Activity:
Pick out the lines below that include the string "prior".

[Records drawn from a dataset]

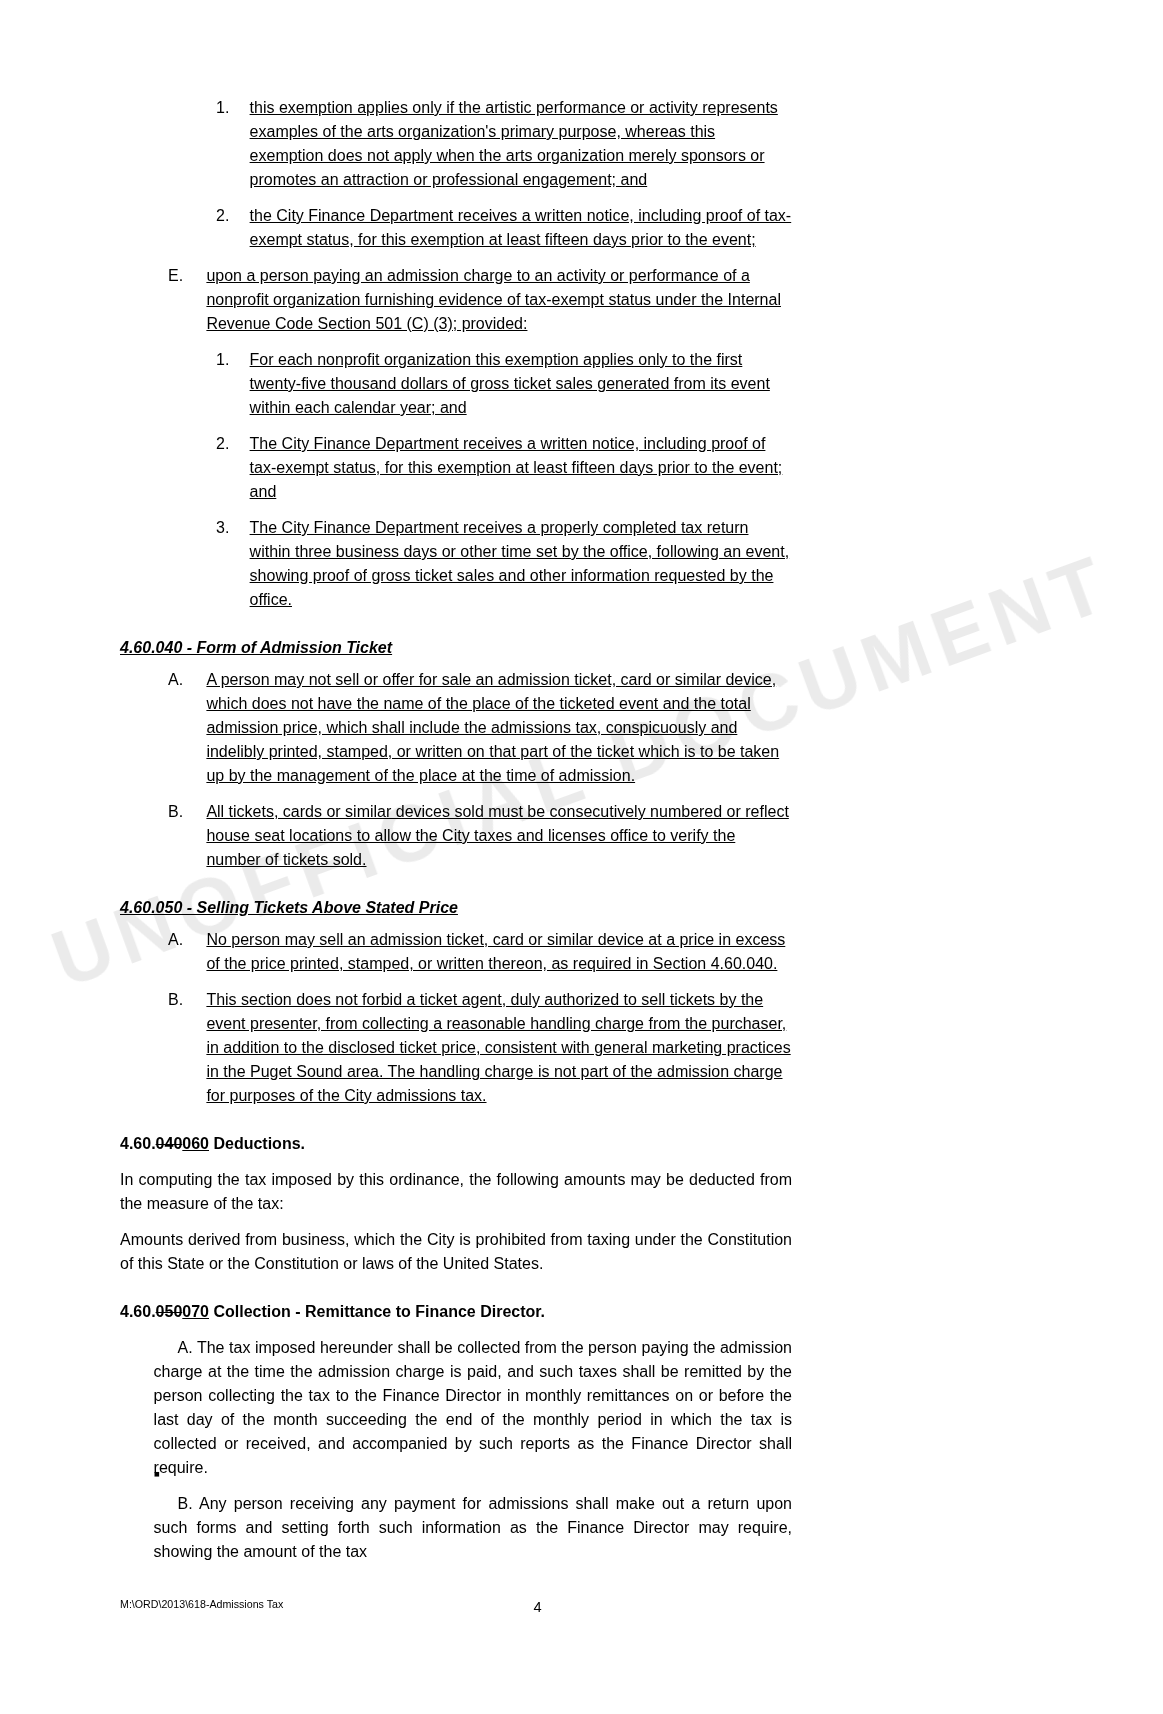UNOFFICIAL DOCUMENT
1. this exemption applies only if the artistic performance or activity represents examples of the arts organization's primary purpose, whereas this exemption does not apply when the arts organization merely sponsors or promotes an attraction or professional engagement; and
2. the City Finance Department receives a written notice, including proof of tax-exempt status, for this exemption at least fifteen days prior to the event;
E. upon a person paying an admission charge to an activity or performance of a nonprofit organization furnishing evidence of tax-exempt status under the Internal Revenue Code Section 501 (C) (3); provided:
1. For each nonprofit organization this exemption applies only to the first twenty-five thousand dollars of gross ticket sales generated from its event within each calendar year; and
2. The City Finance Department receives a written notice, including proof of tax-exempt status, for this exemption at least fifteen days prior to the event; and
3. The City Finance Department receives a properly completed tax return within three business days or other time set by the office, following an event, showing proof of gross ticket sales and other information requested by the office.
4.60.040 - Form of Admission Ticket
A. A person may not sell or offer for sale an admission ticket, card or similar device, which does not have the name of the place of the ticketed event and the total admission price, which shall include the admissions tax, conspicuously and indelibly printed, stamped, or written on that part of the ticket which is to be taken up by the management of the place at the time of admission.
B. All tickets, cards or similar devices sold must be consecutively numbered or reflect house seat locations to allow the City taxes and licenses office to verify the number of tickets sold.
4.60.050 - Selling Tickets Above Stated Price
A. No person may sell an admission ticket, card or similar device at a price in excess of the price printed, stamped, or written thereon, as required in Section 4.60.040.
B. This section does not forbid a ticket agent, duly authorized to sell tickets by the event presenter, from collecting a reasonable handling charge from the purchaser, in addition to the disclosed ticket price, consistent with general marketing practices in the Puget Sound area. The handling charge is not part of the admission charge for purposes of the City admissions tax.
4.60.040060 Deductions.
In computing the tax imposed by this ordinance, the following amounts may be deducted from the measure of the tax:
Amounts derived from business, which the City is prohibited from taxing under the Constitution of this State or the Constitution or laws of the United States.
4.60.050070 Collection - Remittance to Finance Director.
A. The tax imposed hereunder shall be collected from the person paying the admission charge at the time the admission charge is paid, and such taxes shall be remitted by the person collecting the tax to the Finance Director in monthly remittances on or before the last day of the month succeeding the end of the monthly period in which the tax is collected or received, and accompanied by such reports as the Finance Director shall require.
B. Any person receiving any payment for admissions shall make out a return upon such forms and setting forth such information as the Finance Director may require, showing the amount of the tax
▪
M:\ORD\2013\618-Admissions Tax 4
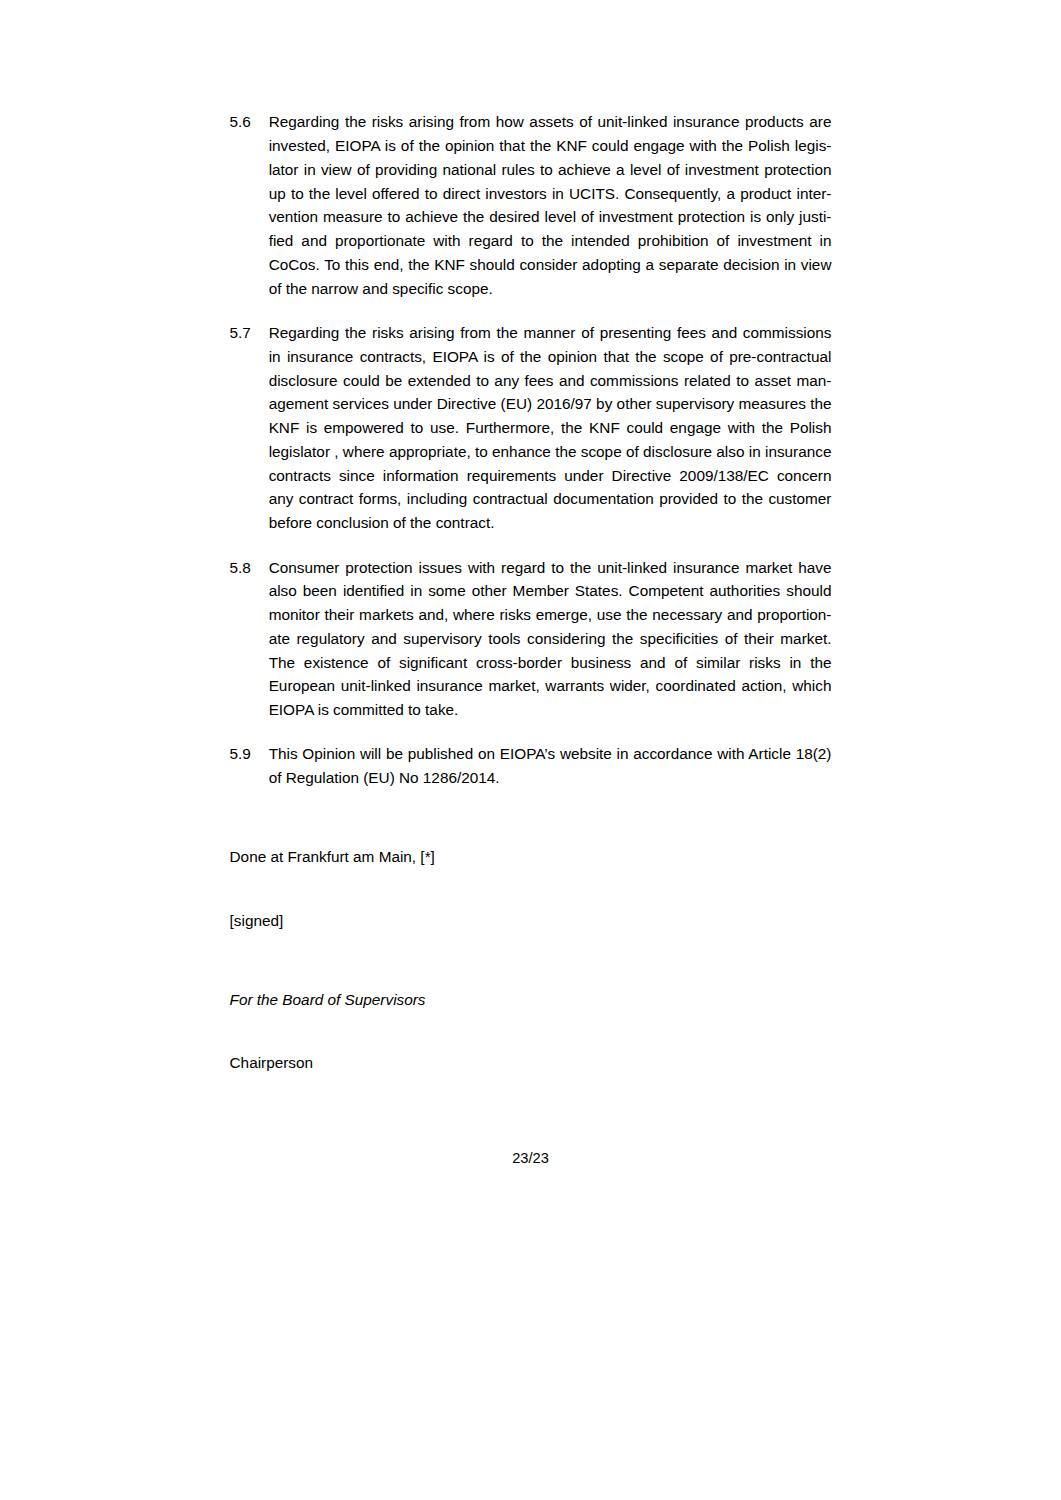5.6
Regarding the risks arising from how assets of unit-linked insurance products are invested, EIOPA is of the opinion that the KNF could engage with the Polish legislator in view of providing national rules to achieve a level of investment protection up to the level offered to direct investors in UCITS. Consequently, a product intervention measure to achieve the desired level of investment protection is only justified and proportionate with regard to the intended prohibition of investment in CoCos. To this end, the KNF should consider adopting a separate decision in view of the narrow and specific scope.
5.7
Regarding the risks arising from the manner of presenting fees and commissions in insurance contracts, EIOPA is of the opinion that the scope of pre-contractual disclosure could be extended to any fees and commissions related to asset management services under Directive (EU) 2016/97 by other supervisory measures the KNF is empowered to use. Furthermore, the KNF could engage with the Polish legislator , where appropriate, to enhance the scope of disclosure also in insurance contracts since information requirements under Directive 2009/138/EC concern any contract forms, including contractual documentation provided to the customer before conclusion of the contract.
5.8
Consumer protection issues with regard to the unit-linked insurance market have also been identified in some other Member States. Competent authorities should monitor their markets and, where risks emerge, use the necessary and proportionate regulatory and supervisory tools considering the specificities of their market. The existence of significant cross-border business and of similar risks in the European unit-linked insurance market, warrants wider, coordinated action, which EIOPA is committed to take.
5.9
This Opinion will be published on EIOPA’s website in accordance with Article 18(2) of Regulation (EU) No 1286/2014.
Done at Frankfurt am Main, [*]
[signed]
For the Board of Supervisors
Chairperson
23/23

Solved problem:
2. the City Finance Department receives a written notice, including proof of tax-exempt status, for this exemption at least fifteen days prior to the event;
2. The City Finance Department receives a written notice, including proof of tax-exempt status, for this exemption at least fifteen days prior to the event; and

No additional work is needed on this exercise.